AVS 50th International Symposium
    Biomaterial Interfaces Tuesday Sessions
       Session BI-TuP

Paper BI-TuP17
Assembly and Disassembly of Hydrogels to Entrap, Grow, and Release Cells

Tuesday, November 4, 2003, 5:30 pm, Room Hall A-C

Session: Poster Session
Presenter: G.F. Payne, University of Maryland Biotechnology Institute
Authors: G.F. Payne, University of Maryland Biotechnology Institute
T. Chen, University of Maryland Biotechnology Institute
L.-Q. Wu, University of Maryland Biotechnology Institute
D.A. Small, University of Maryland Biotechnology Institute
H. Yi, University of Maryland Biotechnology Institute
R. Ghodssi, University of Maryland
G.W. Rubloff, University of Maryland
W.E. Bentley, University of Maryland Biotechnology Institute
Correspondent: Click to Email
Hydrogels provide a bio-friendly environment for cultivating cells. Standard methods for entrapping cells within hydrogel matrices exploit the photopolymerization of synthetic monomers (or macromonomers). The strength of photopolymerization is that standard lithographic approaches can be exploited to exert considerable spatial and temporal control of hydrogel formation. The weaknesses of photopolymerization are that these methods are not always benign to cells, and the hydrogel matrices are generally permanent. We are examining an alternative method for in situ hydrogel formation based on biopolymers and enzymes.
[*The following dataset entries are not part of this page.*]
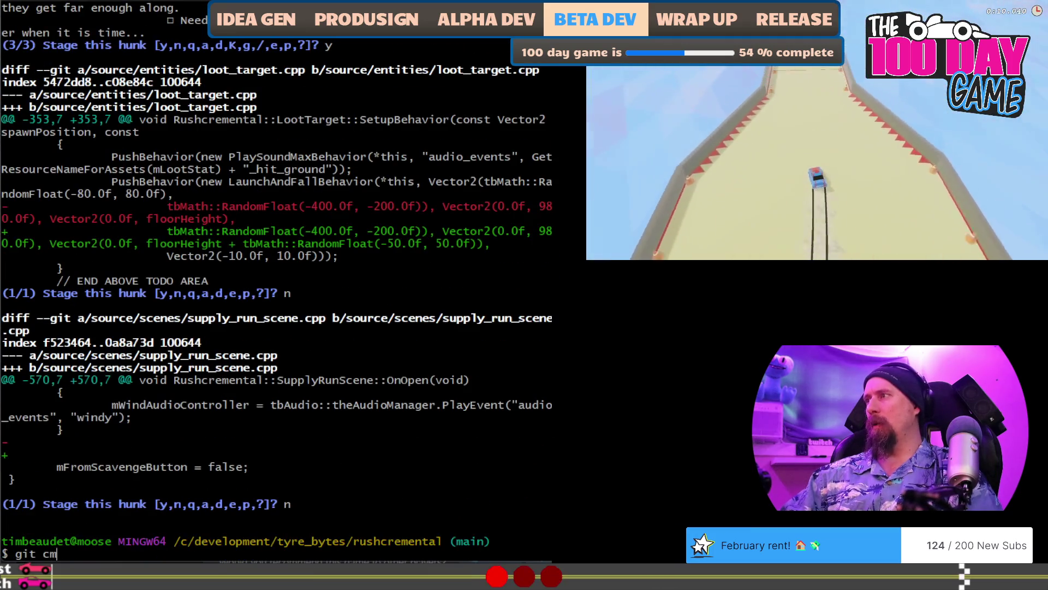
# Commit the staged notes as "Notes." and check the repository status.
pyautogui.write('"Notes')
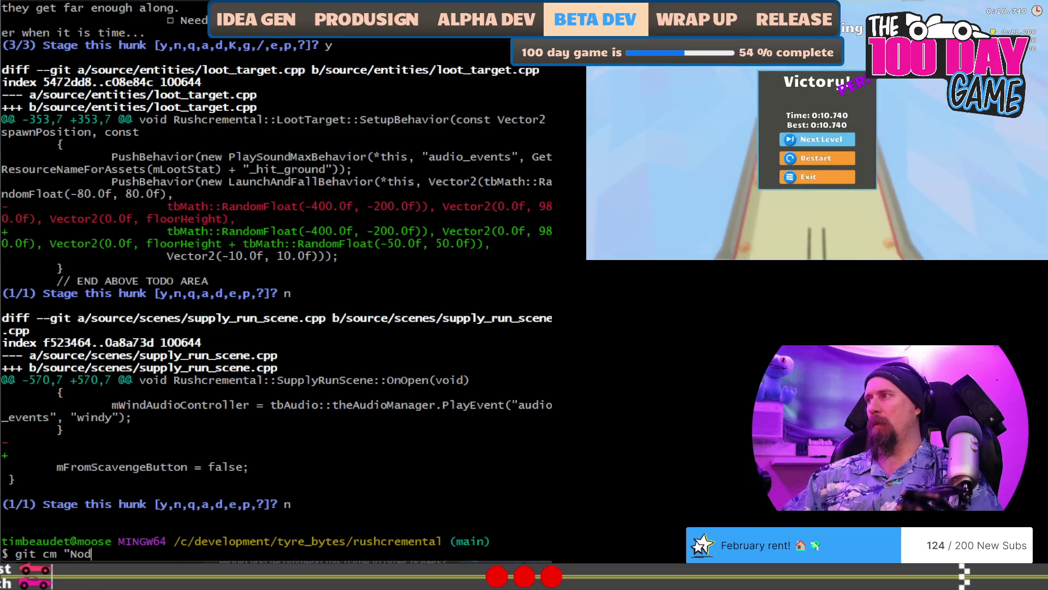
pyautogui.write('."')
pyautogui.press('Return')
pyautogui.write('git st')
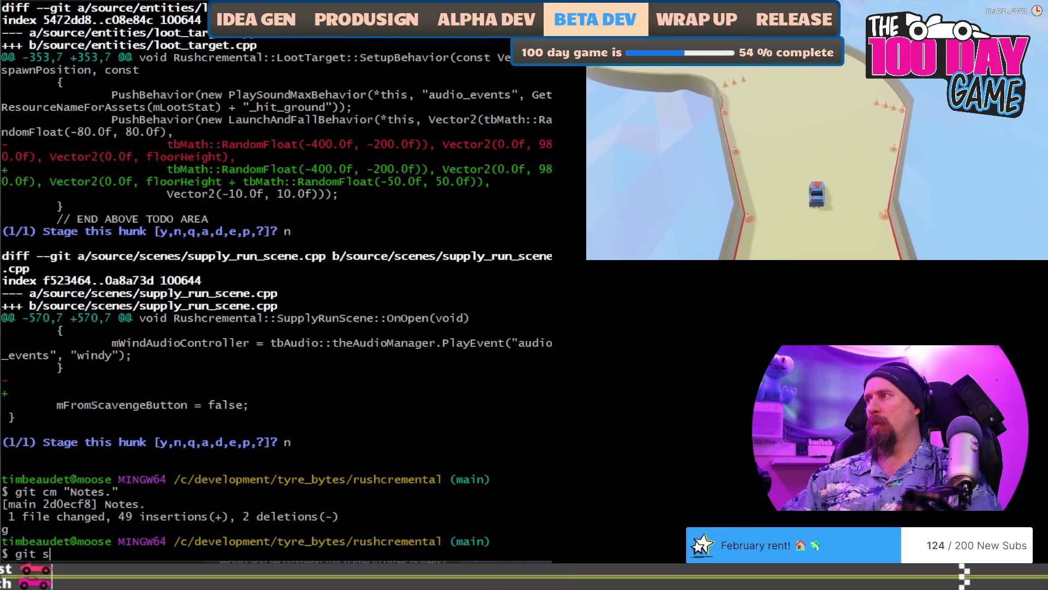
pyautogui.press('Return')
# Review the remaining hunks with git add -p, staging neither the loot target nor supply run change.
pyautogui.write('git ap')
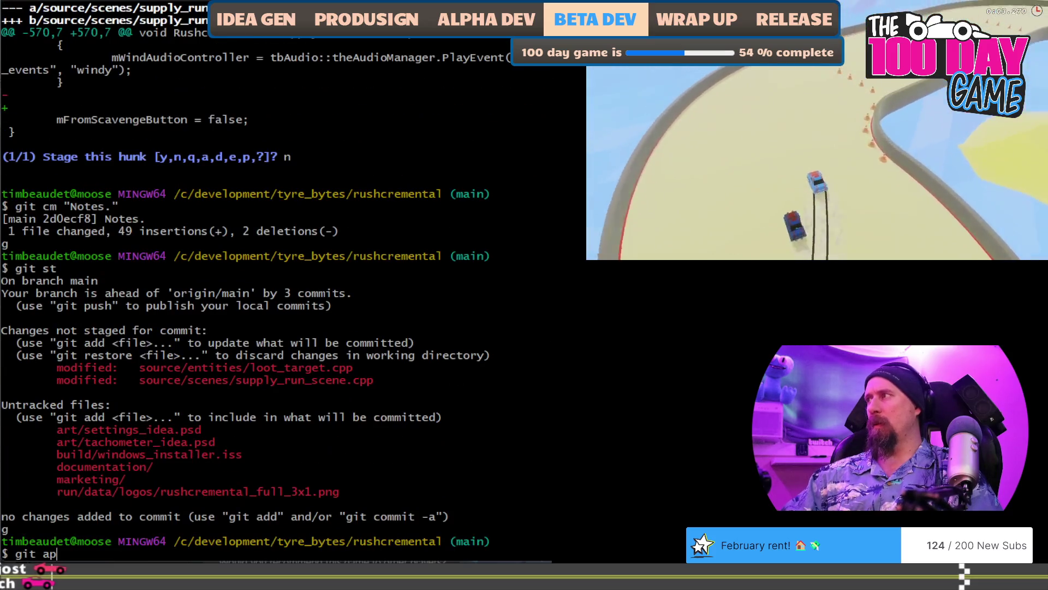
pyautogui.press('Return')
Specifically, we mix cells with the protein gelatin, and add the protein-crosslinking enzyme transglutaminase. Gel formation occurs over the course of 1-2 hours. In situ-entrapped bacterial cells (E. coli) were observed to grow to high densities within the crosslinked gelatin matrices, and these cultured cells could sense and respond to appropriate inducers (we examined the inducible expression of green fluorescent protein). After growing the cells, they could be released from the hydrogel using the protein-degrading enzyme, proteinase K. Cells were released over the course of 1 hour and they remained viable and inducible. This study demonstrates that; one enzyme (transglutaminase) can entrap cells within a hydrogel, the cells can proliferate to high densities within the matrix, and a second enzyme (proteinase K) can "dissolve" the hydrogel to release the cells. This capability should provide unique opportunities for microfluidic biosensors.